Parliamo di editoria e transizione digitale: decelerare sembra la parola del momento, ma il punto è, secondo noi dell’Osservatorio TuttiMedia, come affrontare questo cambiamento in modo che il futuro sia economicamente sostenibile per tutti i protagonisti dell’ecosistema dei media.
“Il tema è estremamente complesso perché il digitale è una competizione globale. I prodotti cartacei si confrontano con il nostro mercato e i player in competizione nel contesto. Il mondo del digitale significa la pubblicità on line e quindi player internazionali. Gli OTT prendono una fetta di mercato consistente del bacino che serve alla sostenibilità aziendale. Dobbiamo ragionare guardando al mondo.
In questi anni abbiamo vissuto un’accelerazione a tutto tondo, e non credo dovuta solo al Covid. In questo momento una strategia è già vecchia mentre la si pensa; quindi, decelerare avrebbe un senso se potessimo ragionare di editoria e digitale a livello Paese. Purtroppo, non è più possibile: decelerando rischiamo di perdere opportunità. La transizione è difficile, non esiste un’unica formula per interpretare il digitale, se esistesse noi editori non dovremmo affrontare tante avversità. Il futuro credo sia per attività inedite che offrano servizi che si traducono in reddito”.
Con le nuove Intelligenze artificiali e soprattutto la ChatGPT i giornalisti saranno ancora indispensabili per una casa editrice?
“Credo nella professione giornalistica e penso che oggi più che mai l’informazione di qualità sia ancora la chiave del successo. I giornali stampati su carta per i prossimi anni continueranno ad esistere, il problema è adeguare i costi ai nuovi livelli di ricavi, che calano per tutti.
Noi siamo in grado di affiancare all’informazione di qualità un sistema di servizi all’avanguardia; Quattroruote è un esempio perché accanto all’enorme lavoro editoriale, che rappresenta il 60% dell’impegno, c’è l’ambito “Professional” che rappresenta un unicum nel mondo dei servizi, dell’elaborazione dati, della creazione e gestione software oltre che della formazione più tecnica, e che va a coprire il restante 40%. Questo distintivo mix di competenze ci rende un interlocutore primario sia per il mondo consumer che per quello business.

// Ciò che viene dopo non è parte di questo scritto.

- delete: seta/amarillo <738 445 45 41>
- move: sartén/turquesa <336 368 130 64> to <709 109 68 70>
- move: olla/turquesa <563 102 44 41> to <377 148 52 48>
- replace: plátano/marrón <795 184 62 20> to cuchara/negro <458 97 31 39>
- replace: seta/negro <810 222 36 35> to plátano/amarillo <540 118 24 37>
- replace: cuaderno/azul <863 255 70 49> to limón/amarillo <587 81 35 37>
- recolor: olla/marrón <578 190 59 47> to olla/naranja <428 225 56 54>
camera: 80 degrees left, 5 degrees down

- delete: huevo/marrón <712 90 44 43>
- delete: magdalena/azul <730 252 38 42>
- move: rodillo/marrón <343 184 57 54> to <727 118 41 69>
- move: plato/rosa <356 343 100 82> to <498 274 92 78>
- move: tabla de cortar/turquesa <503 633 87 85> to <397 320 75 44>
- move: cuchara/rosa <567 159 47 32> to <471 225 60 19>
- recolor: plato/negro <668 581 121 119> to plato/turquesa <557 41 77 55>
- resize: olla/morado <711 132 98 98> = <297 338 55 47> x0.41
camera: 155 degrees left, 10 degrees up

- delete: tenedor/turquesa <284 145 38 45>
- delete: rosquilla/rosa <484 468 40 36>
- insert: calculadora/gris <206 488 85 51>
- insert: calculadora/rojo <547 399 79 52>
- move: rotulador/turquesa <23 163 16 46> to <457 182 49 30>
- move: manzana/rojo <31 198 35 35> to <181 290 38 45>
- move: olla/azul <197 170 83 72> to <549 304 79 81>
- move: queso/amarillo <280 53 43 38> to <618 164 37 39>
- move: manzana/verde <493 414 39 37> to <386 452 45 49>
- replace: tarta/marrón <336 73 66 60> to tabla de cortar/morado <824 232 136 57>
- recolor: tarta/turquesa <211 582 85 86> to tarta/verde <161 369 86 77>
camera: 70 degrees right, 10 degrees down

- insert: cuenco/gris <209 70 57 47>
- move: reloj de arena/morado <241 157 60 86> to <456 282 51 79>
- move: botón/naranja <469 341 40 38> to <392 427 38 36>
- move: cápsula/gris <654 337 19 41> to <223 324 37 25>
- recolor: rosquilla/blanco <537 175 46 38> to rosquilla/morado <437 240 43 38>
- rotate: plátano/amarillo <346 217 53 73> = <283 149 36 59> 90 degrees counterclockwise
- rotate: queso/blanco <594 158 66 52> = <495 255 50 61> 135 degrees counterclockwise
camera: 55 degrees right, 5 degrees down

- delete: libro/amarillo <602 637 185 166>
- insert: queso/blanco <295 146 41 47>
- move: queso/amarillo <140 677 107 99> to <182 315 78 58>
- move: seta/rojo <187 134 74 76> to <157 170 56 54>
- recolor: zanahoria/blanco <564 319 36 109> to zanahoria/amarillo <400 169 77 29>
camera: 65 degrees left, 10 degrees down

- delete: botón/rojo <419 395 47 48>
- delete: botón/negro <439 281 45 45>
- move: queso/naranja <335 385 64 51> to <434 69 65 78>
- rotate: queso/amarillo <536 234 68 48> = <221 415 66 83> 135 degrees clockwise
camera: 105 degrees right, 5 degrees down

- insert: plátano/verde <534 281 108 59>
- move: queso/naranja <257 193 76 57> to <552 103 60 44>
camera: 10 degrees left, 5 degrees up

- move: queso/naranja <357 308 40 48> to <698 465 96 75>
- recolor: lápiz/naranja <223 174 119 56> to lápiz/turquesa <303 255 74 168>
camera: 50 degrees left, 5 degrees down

Due target che conosciamo profondamente e a cui siamo in grado di proporre un pacchetto completo, sempre più specifico e adeguato alle esigenze e alle mutevoli aspettative. In tal senso la verticalizzazione, la specializzazione, rappresenta un vantaggio e una chiave di successo”.
Quale è la testata alla quale è più affezionata?
“Come brand adoro il Cucchiaio d’Argento perché si parla di cucina ed è la testata che gestisco, quasi, in completa autonomia. Domus è il punto di partenza, l’inizio di tutto. Quattroruote è affascinante, anche perché siamo un punto di riferimento di tutto il settore dell’auto e Meridiani mi appassiona perché amo viaggiare. Ciascuna testata mi coinvolge”.
Difficoltà da affrontare?
“La difficoltà maggiore è l’evoluzione culturale. L’azienda nata come casa editrice di periodici ora crea contenuti e informazione anche digitale. Riadattarsi, riposizionarsi questa la difficoltà maggiore. Il mio successo, e il mio orgoglio, è stato lo sviluppo di tutta l’area professional, dove fin da subito ho avuto autonomia”.
Da vicepresidente FIEG pensa che la Federazione possa ancora incidere sul futuro dell’editoria italiana?
“La FIEG è fondamentale oggi più che mai. Il nostro settore sta subendo più di altri la rivoluzione digitale (quella che Giovanni Giovannini storico presidente FIEG definiva la Grande Mutazione n.d.r.), mai noi editori abbiamo in comune gli obiettivi e tutti insieme continuiamo a confrontarci e a raccogliere le esigenze di tutti”.